Extracted text
------

Every so often the question of what really drives economic development comes up. Sometimes it’s because someone raises the question about causality in my own 3Ts theory of economic development. Other times, it’s because they want to know what kind of factors matter in practice—tax cuts, company attraction, talent attraction, amenities or tolerance?
But in the intervening period, some great new research has surfaced, and my team and I are always examining new data and conducting additional analysis. So here’s a brief summary of where I think the field is at, at the moment.
First off, it’s important to say that there is now wide consensus among economists and other students of economic development about the primary factors that drive economic development. Long ago, Robert Solow found that technology is critically important. Today, drawing primarily upon the work of Robert Lucas, who in turn drew upon Jane Jacobs, the primary factor is seen to be human capital or what I simply refer to as talent. “As Lucas writes, “much of life is ‘creative’ in much the same way that is ‘art’ and ‘science.’ …To an outsider it even looks the same. A collection of people doing pretty much the same thing, each emphasizing his own originality and uniqueness.”
Drawing on Jacobs’ insights, Lucas, declared the multiplier effects that stem from talent clustering to be the primary determinant of growth and he dubbed this multiplier effect “human capital externalities.” He also said Jane Jacobs deserved a Nobel Prize for identifying it.
Places that bring together diverse talent accelerate the local rate of economic development. When large numbers of entrepreneurs, financiers, engineers, designers, and other smart, creative people are constantly bumping into one another inside and outside of work, business ideas are more quickly formed, sharpened, executed, and—if successful—expanded. Lucas summed it up simply: “If we postulate only the usual list of economic forces, cities should fly apart.” This is because land, as Lucas reminds us, “is always far cheaper outside cities than inside.” With a penchant for common sense that seems to distinguish the greatest thinkers he sums it up with the question: “What can people be paying Manhattan or downtown Chicago rents for, if not to be around other people?” Ed Glaeser has a masterful review of the relevant literature, including the work of Paul Romer, here.

------

What to produce
Resume the piece on what drives economic development, picking up right after its last sentence.

Information provided
------

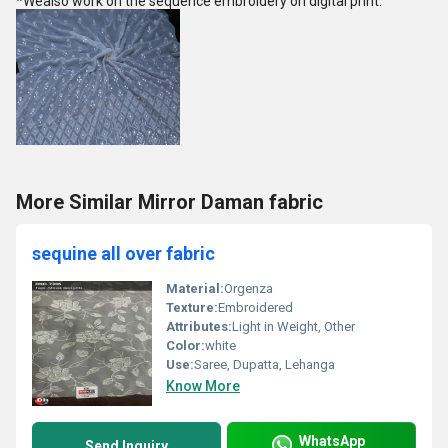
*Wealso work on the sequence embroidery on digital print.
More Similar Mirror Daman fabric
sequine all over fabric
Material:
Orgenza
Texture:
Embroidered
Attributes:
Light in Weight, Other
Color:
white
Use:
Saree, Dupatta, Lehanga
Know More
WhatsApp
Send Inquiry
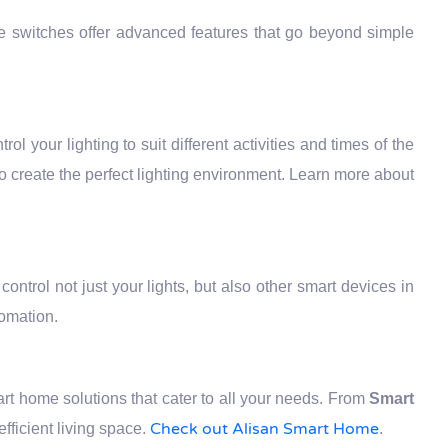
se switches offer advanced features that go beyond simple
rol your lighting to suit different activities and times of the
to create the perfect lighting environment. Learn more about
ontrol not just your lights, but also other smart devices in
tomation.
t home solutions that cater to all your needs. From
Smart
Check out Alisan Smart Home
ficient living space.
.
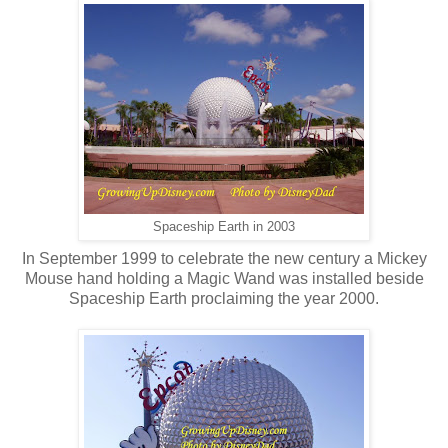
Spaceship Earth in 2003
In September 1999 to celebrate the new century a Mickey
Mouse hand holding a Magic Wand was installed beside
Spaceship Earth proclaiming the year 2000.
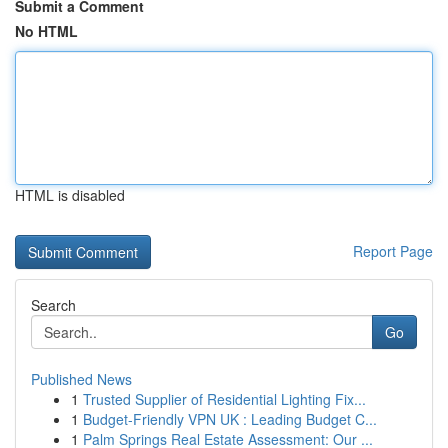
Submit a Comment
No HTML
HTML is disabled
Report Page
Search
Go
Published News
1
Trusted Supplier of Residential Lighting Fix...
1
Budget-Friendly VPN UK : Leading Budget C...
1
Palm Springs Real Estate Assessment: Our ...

------

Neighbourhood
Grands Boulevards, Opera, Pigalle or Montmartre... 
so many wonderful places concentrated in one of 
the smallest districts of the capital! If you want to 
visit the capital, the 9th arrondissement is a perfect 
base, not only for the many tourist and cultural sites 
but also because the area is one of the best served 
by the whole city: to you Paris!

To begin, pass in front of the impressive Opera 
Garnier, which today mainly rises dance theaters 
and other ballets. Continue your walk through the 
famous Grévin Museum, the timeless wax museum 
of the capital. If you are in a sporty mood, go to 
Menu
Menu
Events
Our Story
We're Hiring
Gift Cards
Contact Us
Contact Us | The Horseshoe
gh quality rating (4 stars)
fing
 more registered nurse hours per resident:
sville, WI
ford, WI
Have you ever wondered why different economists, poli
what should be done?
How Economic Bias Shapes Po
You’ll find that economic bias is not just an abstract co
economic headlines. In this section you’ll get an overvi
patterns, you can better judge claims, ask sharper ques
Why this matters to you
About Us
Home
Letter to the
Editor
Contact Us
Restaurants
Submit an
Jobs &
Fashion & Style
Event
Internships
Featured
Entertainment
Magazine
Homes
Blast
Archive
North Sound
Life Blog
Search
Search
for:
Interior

------

Exercise response
So what about writers like Joel Kotkin and Steven Malanga who argue that there is little correlation between regional development and places with high scores on my creativity index or high levels of human capital? Well, for one thing, they do not seem to be aware of this entire line of thinking on economic development. More to the point, they fall victim to simple but utterly fatal mistake. They confuse short term growth with long-run economic development. This is no small error, mind you.
The standard measure of economic development is simply a measure of the level of overall development, for example GDP, income, or wages, controlling for the size of the population. But when you use short-run changes in population or employment, not surprisingly you get very different results. One can easily see how neither measure necessarily matches up to the level of wealth, output or income. Employment growth can and does fluctuate like wild across regions. Las Vegas is up, Silicon Valley down, and what not. But it does not necessarily impact the overall level of output or income in the medium to long run. Incomes and housing values, not to mention levels of innovation, remain much, much higher in Silicon Valley. And, it’s pretty clear that different places grow different kinds of jobs—some grow lower wage service jobs, while others grow higher-wage jobs. Not all jobs are equal. And short-run job growth does not equal long run economic development.
My own work is squarely in line with the human capital theory of economic development. I agree that human capital is the driving force in economic development, but I seek to amend or supplement the theory in two ways.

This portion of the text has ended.